**What you should do:** Reproduce the material below word for word, leaving out the pictures.

**Given information:**
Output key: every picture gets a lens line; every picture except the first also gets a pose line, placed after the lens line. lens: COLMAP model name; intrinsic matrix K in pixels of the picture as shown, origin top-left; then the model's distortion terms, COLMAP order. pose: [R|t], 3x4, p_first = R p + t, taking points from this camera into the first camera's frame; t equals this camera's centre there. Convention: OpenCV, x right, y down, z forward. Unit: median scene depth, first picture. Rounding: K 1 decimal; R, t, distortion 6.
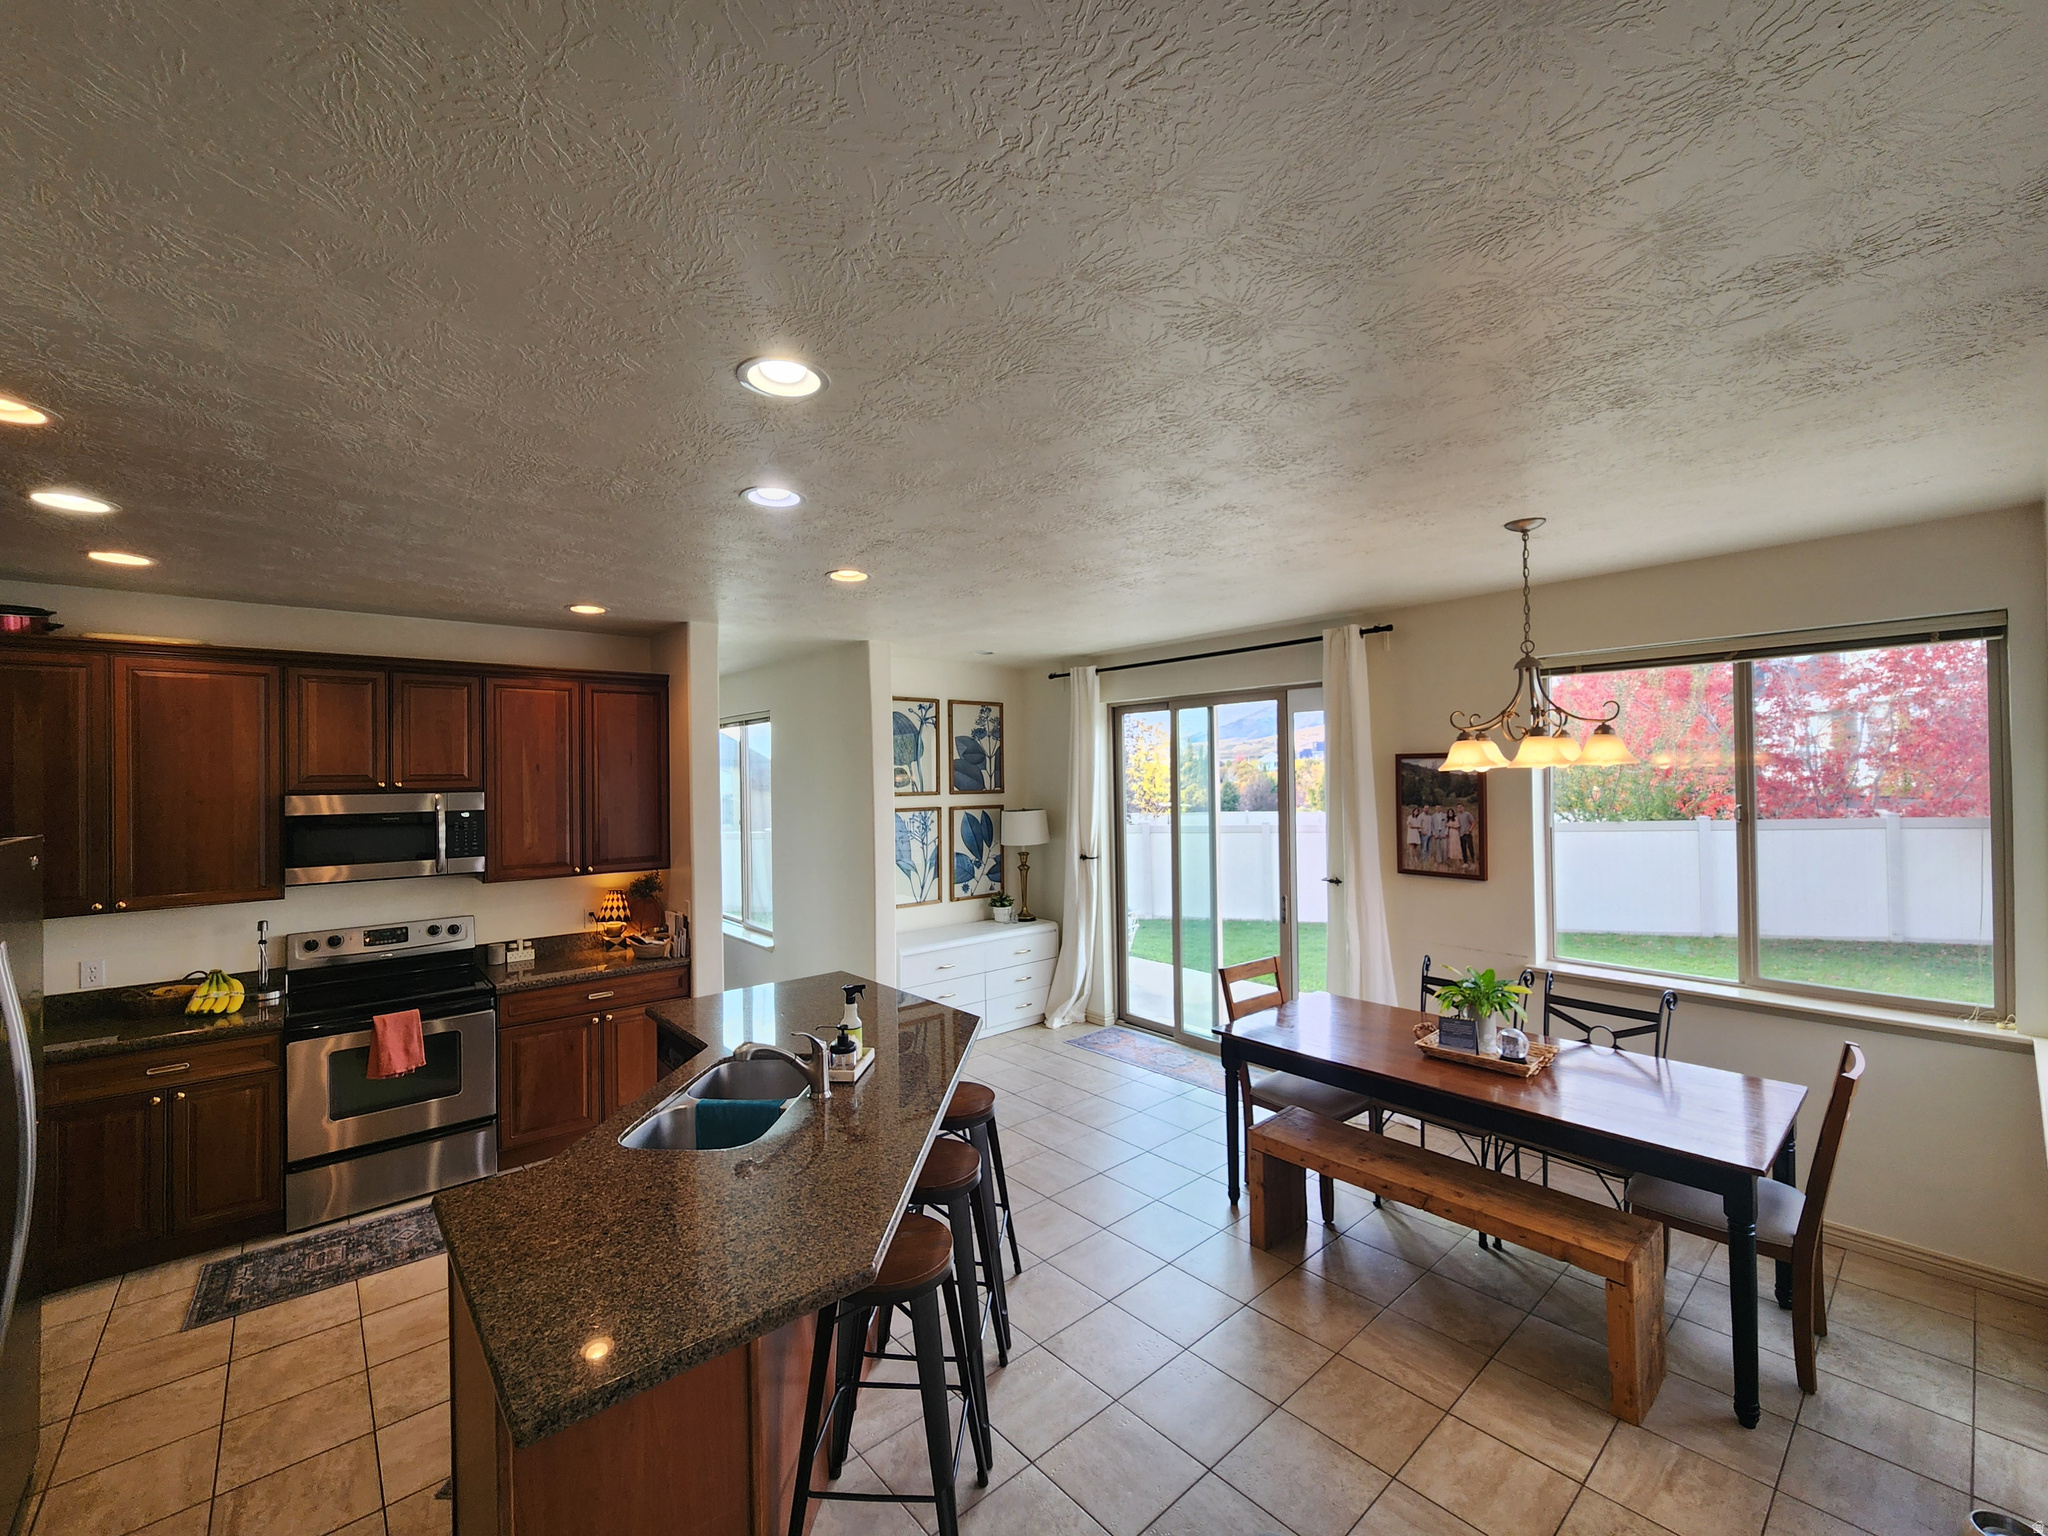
lens RADIAL K [[838.8, 0, 1011.3], [0, 838.8, 767.6], [0, 0, 1]] dist [0.000578, -0.002737]
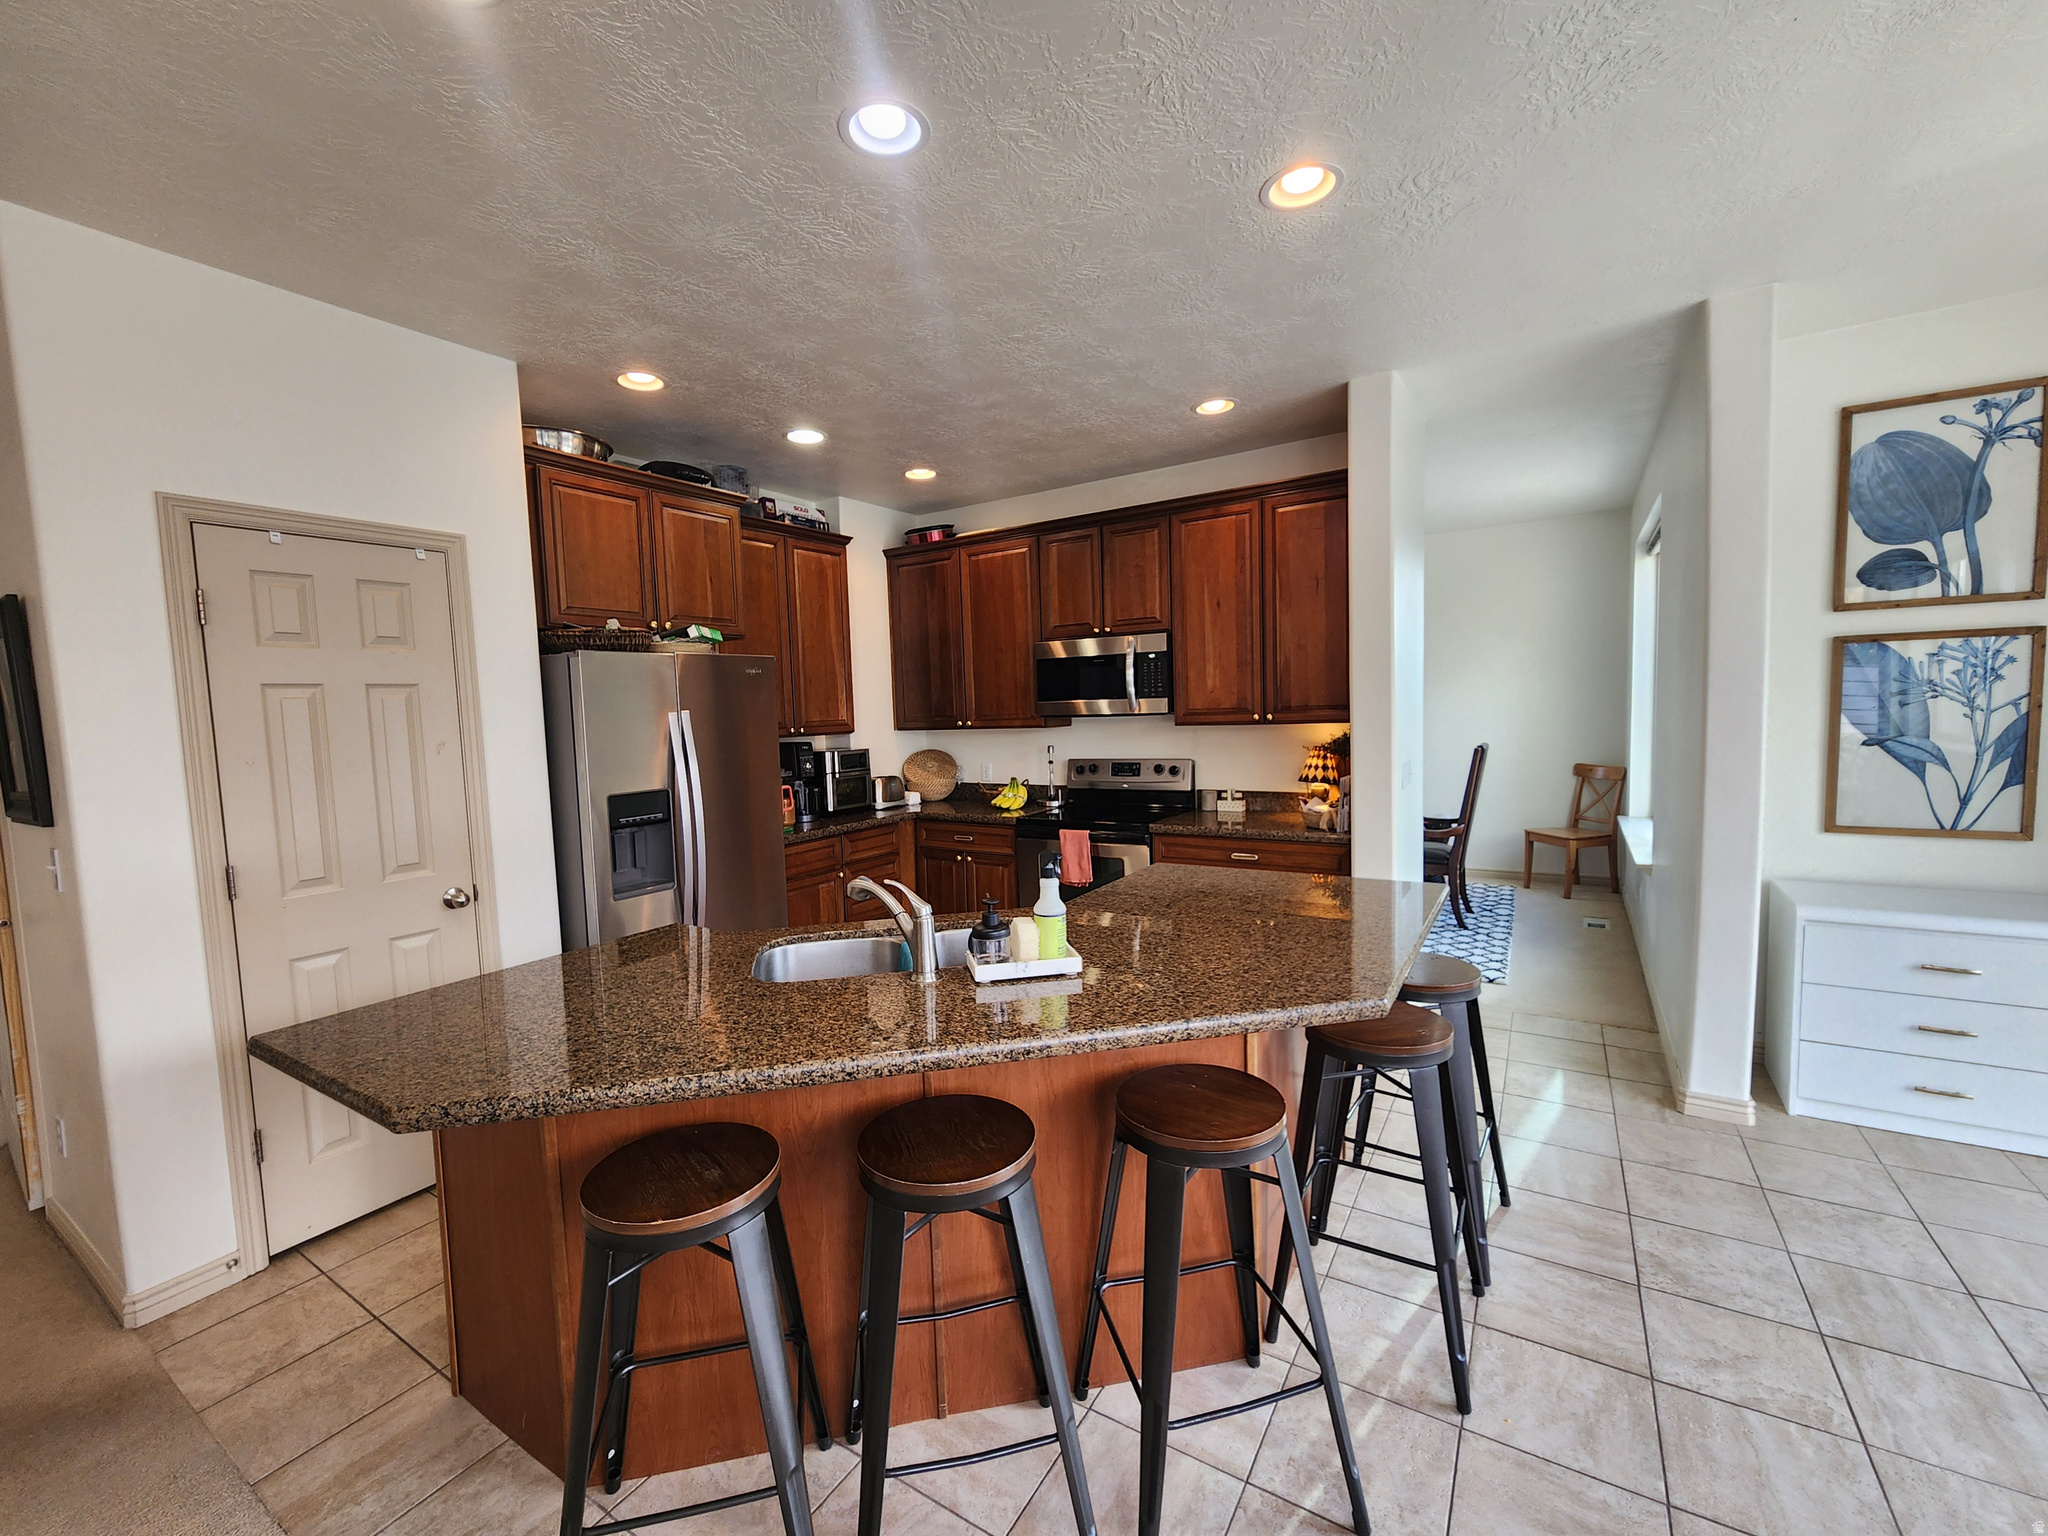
lens RADIAL K [[838.8, 0, 1011.3], [0, 838.8, 767.6], [0, 0, 1]] dist [0.000578, -0.002737]
pose [[0.290196, 0.073426, -0.954146, 0.259010], [0.038206, 0.995368, 0.088219, 0.087967], [0.956204, -0.062055, 0.286047, 0.500027]]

**Exercise answer:**
Output key: every picture gets a lens line; every picture except the first also gets a pose line, placed after the lens line. lens: COLMAP model name; intrinsic matrix K in pixels of the picture as shown, origin top-left; then the model's distortion terms, COLMAP order. pose: [R|t], 3x4, p_first = R p + t, taking points from this camera into the first camera's frame; t equals this camera's centre there. Convention: OpenCV, x right, y down, z forward. Unit: median scene depth, first picture. Rounding: K 1 decimal; R, t, distortion 6.
lens RADIAL K [[838.8, 0, 1011.3], [0, 838.8, 767.6], [0, 0, 1]] dist [0.000578, -0.002737]
lens RADIAL K [[838.8, 0, 1011.3], [0, 838.8, 767.6], [0, 0, 1]] dist [0.000578, -0.002737]
pose [[0.290196, 0.073426, -0.954146, 0.259010], [0.038206, 0.995368, 0.088219, 0.087967], [0.956204, -0.062055, 0.286047, 0.500027]]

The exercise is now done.